Will the Proposed Conforming Loan Amounts Actually Happen?
January 28, 2008
By now, some of you have heard about the proposed changes for conforming loan amounts contained within the Economic Stimulus Package. It is currently being rushed through Washington, and up until a few days ago, appeared to have favorable momentum. However, some push back is starting to occur on the details contained within the proposal. The package includes a provision that would increase the maximum conforming
loan amount as high as $729,750 in high-cost markets. One thing to note, California is currently not considered a high cost area. Only Alaska and Hawaii have been designated with the high cost tag. In order to get the maximum conforming amount of $729,750, California would have to be identified as a high cost area. Additionally, the new conforming loan amounts will be temporary, possibly reverting back by year’s end.
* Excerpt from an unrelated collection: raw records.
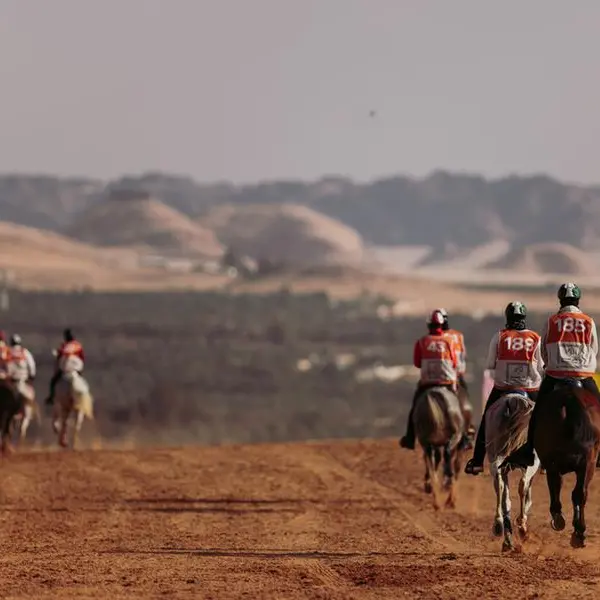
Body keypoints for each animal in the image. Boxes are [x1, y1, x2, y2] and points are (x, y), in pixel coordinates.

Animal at [486, 392, 540, 552]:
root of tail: (514, 400)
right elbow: (527, 498)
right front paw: (521, 526)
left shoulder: (505, 469)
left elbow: (506, 502)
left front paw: (507, 542)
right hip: (532, 463)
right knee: (522, 485)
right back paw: (522, 527)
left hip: (496, 458)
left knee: (499, 485)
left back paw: (498, 525)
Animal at [532, 380, 600, 548]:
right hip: (587, 462)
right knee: (579, 493)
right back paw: (579, 532)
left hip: (556, 462)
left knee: (561, 487)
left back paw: (563, 522)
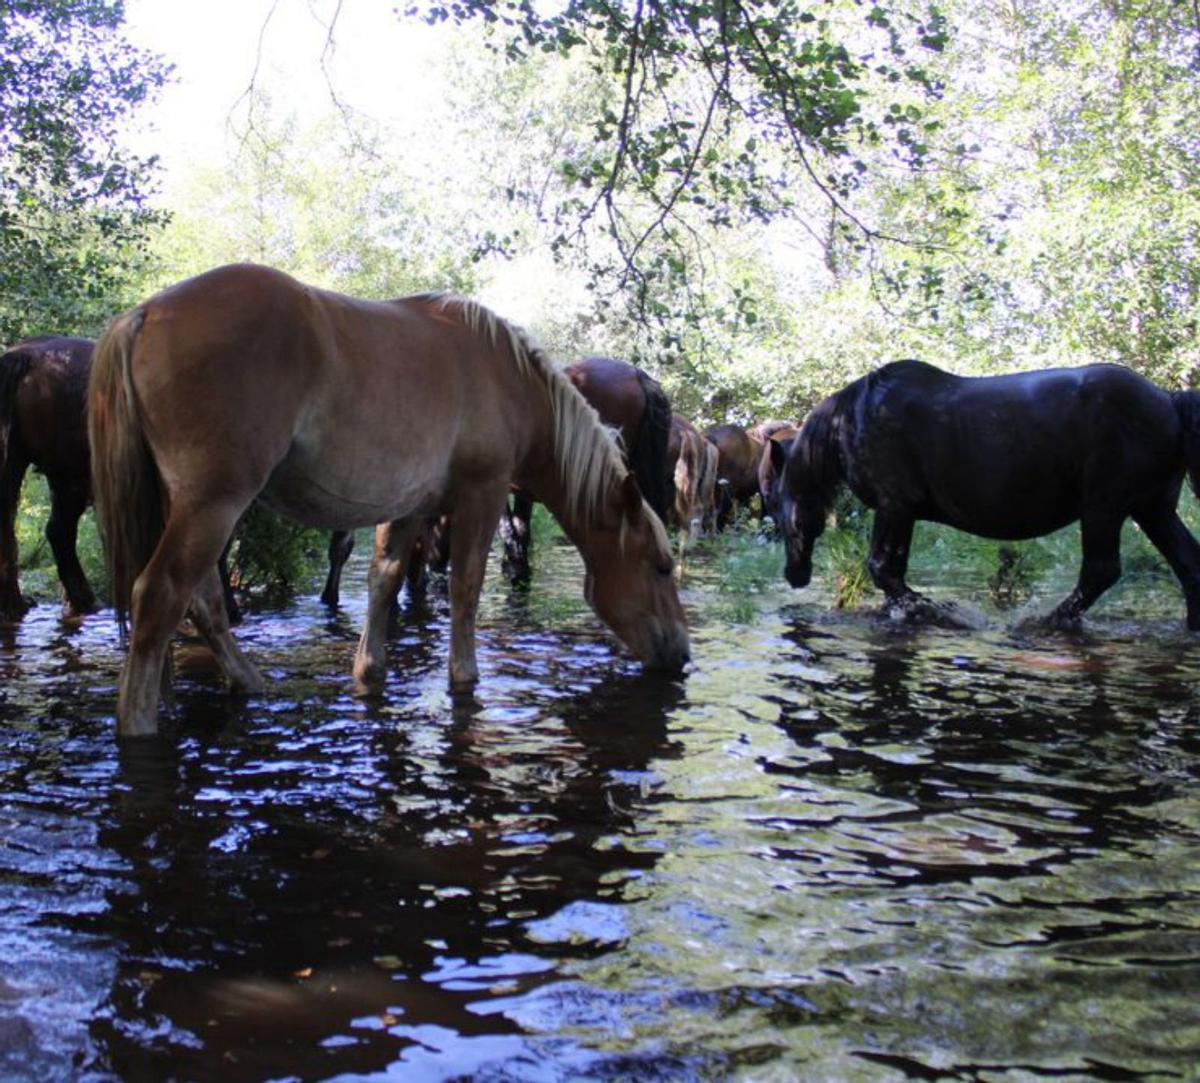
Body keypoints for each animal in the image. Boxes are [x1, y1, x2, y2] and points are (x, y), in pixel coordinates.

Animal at [772, 355, 1200, 629]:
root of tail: (1168, 398)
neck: (852, 421)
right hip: (1152, 508)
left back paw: (1047, 622)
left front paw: (932, 611)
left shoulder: (895, 506)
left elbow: (883, 569)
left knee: (1101, 570)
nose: (794, 575)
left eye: (780, 513)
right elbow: (892, 571)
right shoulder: (900, 512)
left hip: (1104, 508)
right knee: (1188, 564)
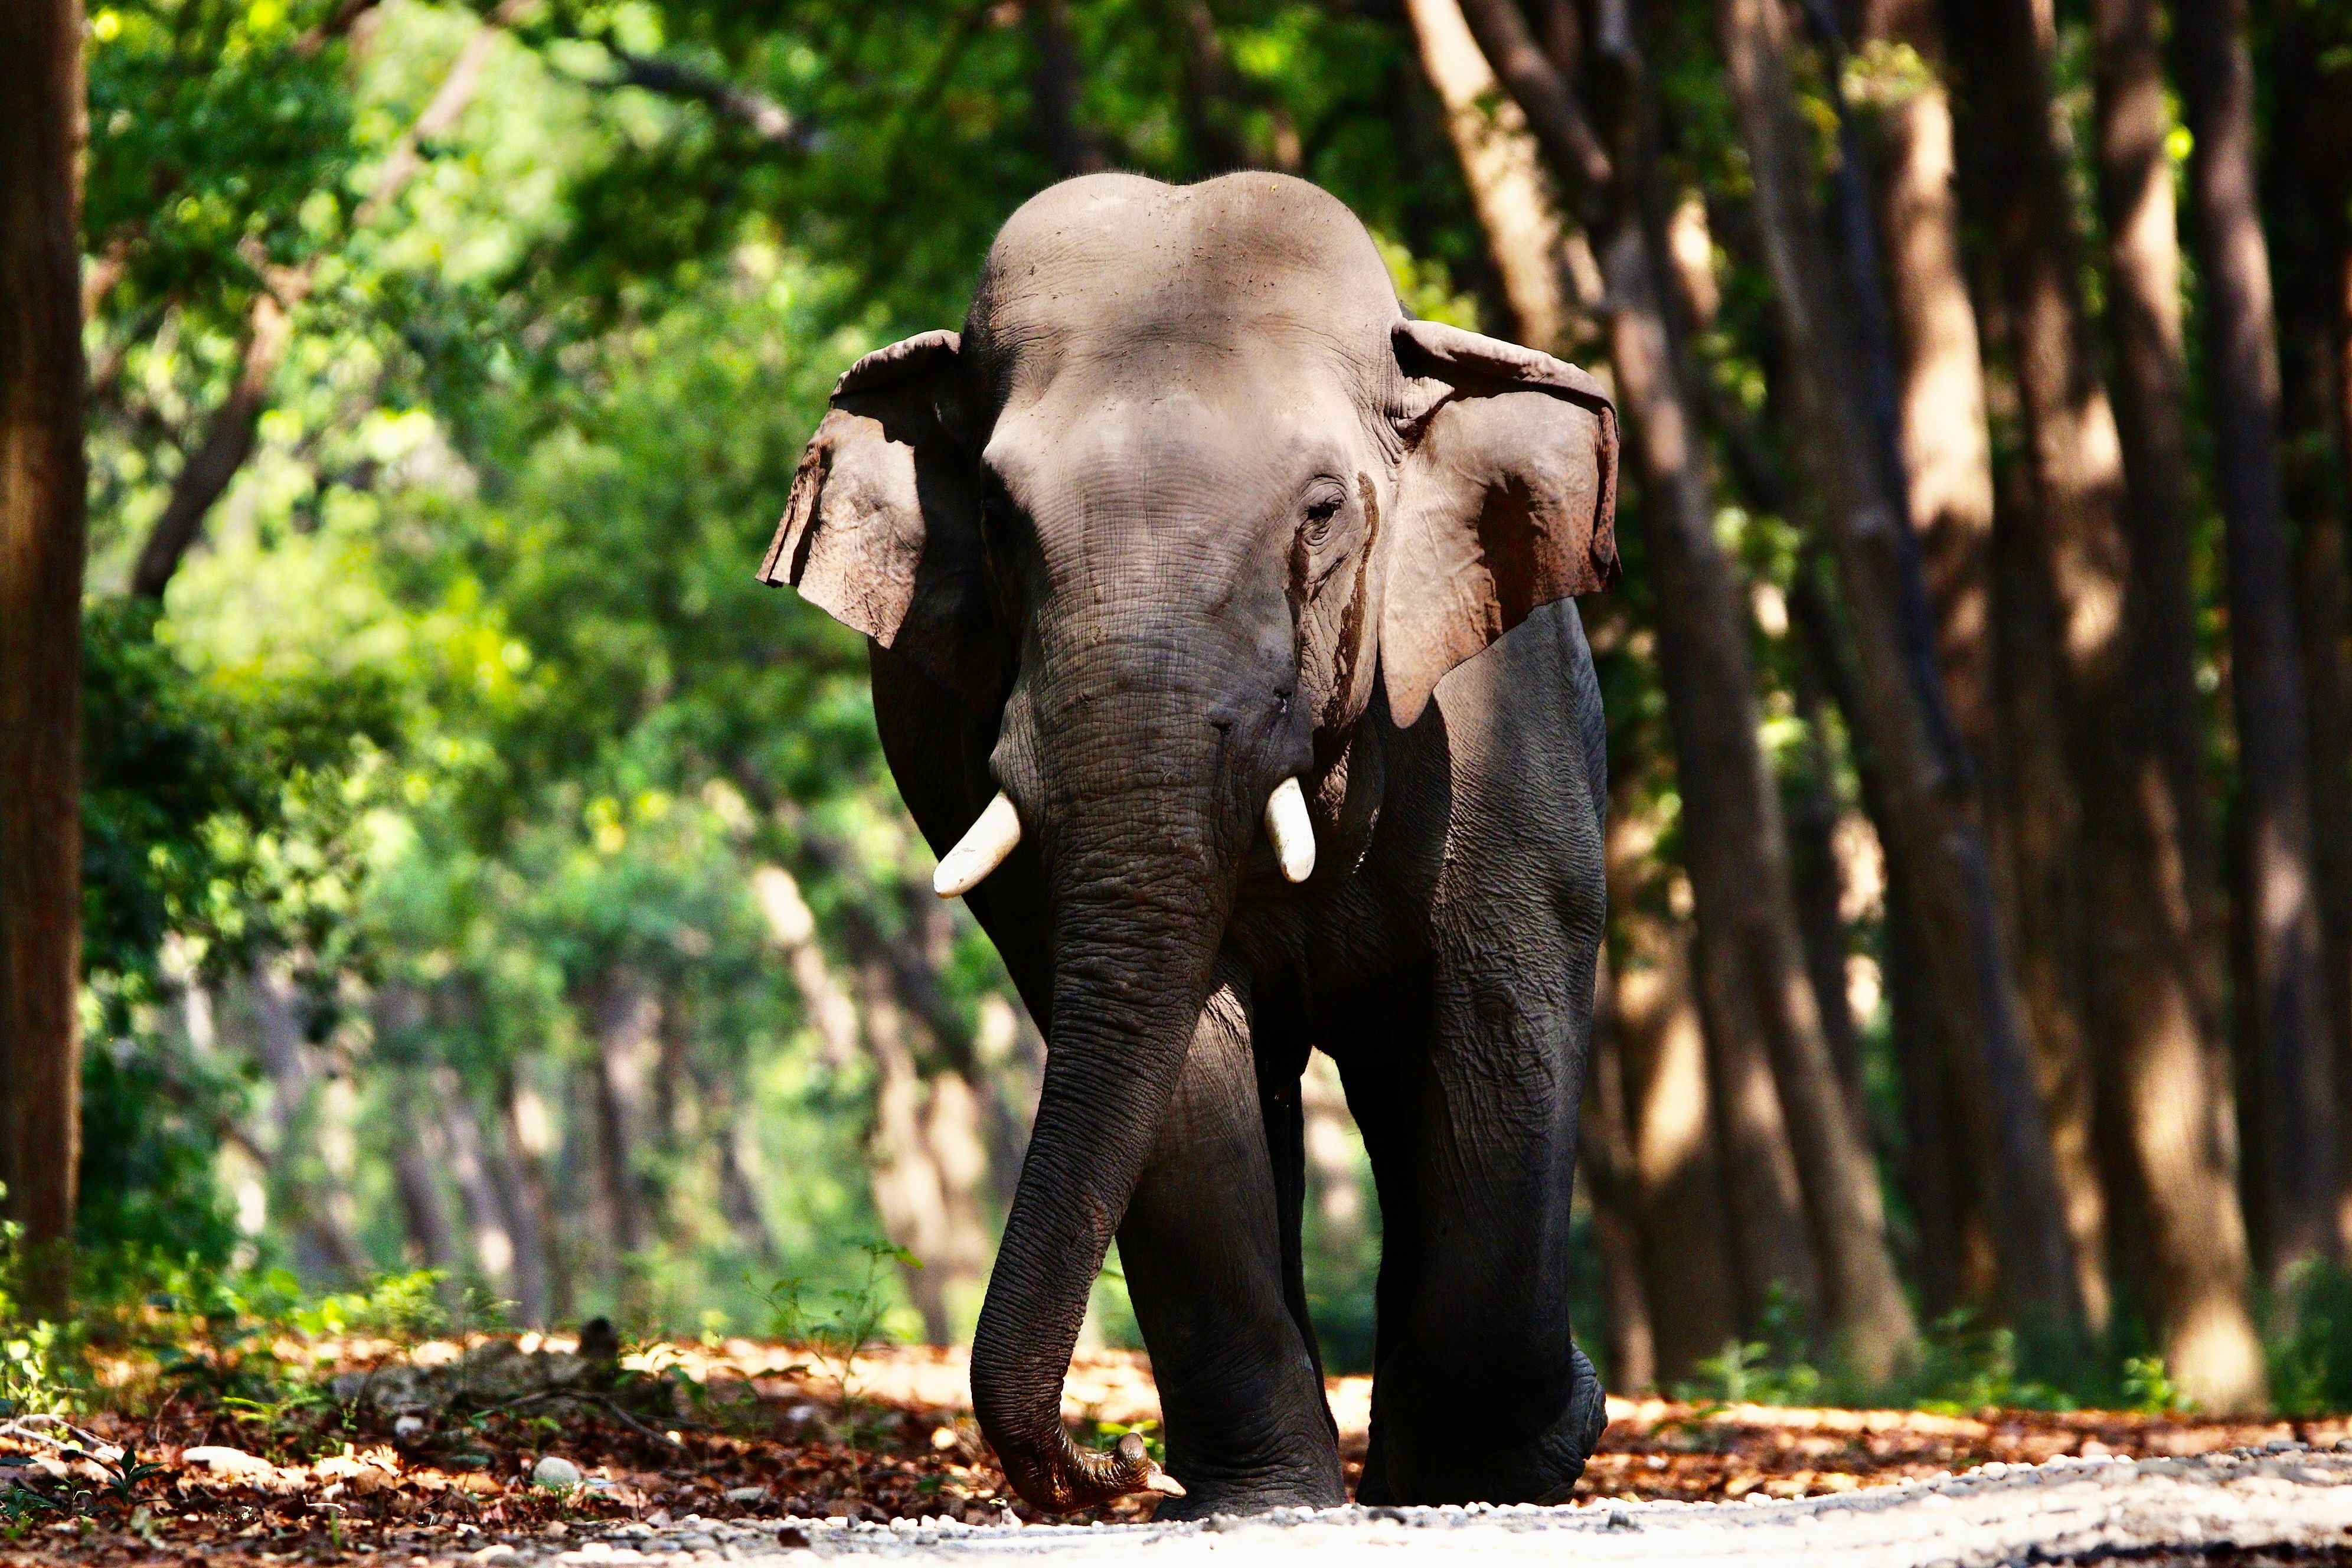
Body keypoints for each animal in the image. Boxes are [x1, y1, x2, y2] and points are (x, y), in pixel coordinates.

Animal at [757, 171, 1620, 1517]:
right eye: (996, 518)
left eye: (1321, 512)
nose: (1113, 1463)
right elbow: (1180, 1065)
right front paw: (1268, 1501)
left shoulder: (1490, 730)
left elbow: (1488, 1026)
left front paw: (1503, 1466)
If passed, this should be fantastic news for California homeowners, potential buyers, and real estate activity in the Tri-Valley. Here’s how it should help. The current conforming loan limit is set at a maximum of$417,000. Traditionally, 30 year fixed mortgage interest rates that qualify as a conforming loan are about 1% lower than jumbo loans (loan amounts higher than $417,000). With the new proposed conforming loan amount maximum, homeowners who have loan amounts between $417,000 and $729,750 may qualify for a lower interest rate through a refinance. Also, buyers in the market qualifying for a loan between $417,000 and $729,750 will be able to purchase a desired property at the interest rate tied to the conforming loan amount. What should California homeowners be doing? Be prepared early and act fast in order to capitalize on the temporary fix. My suggestion is to contact a local Realtor and mortgage representative to see where you stand.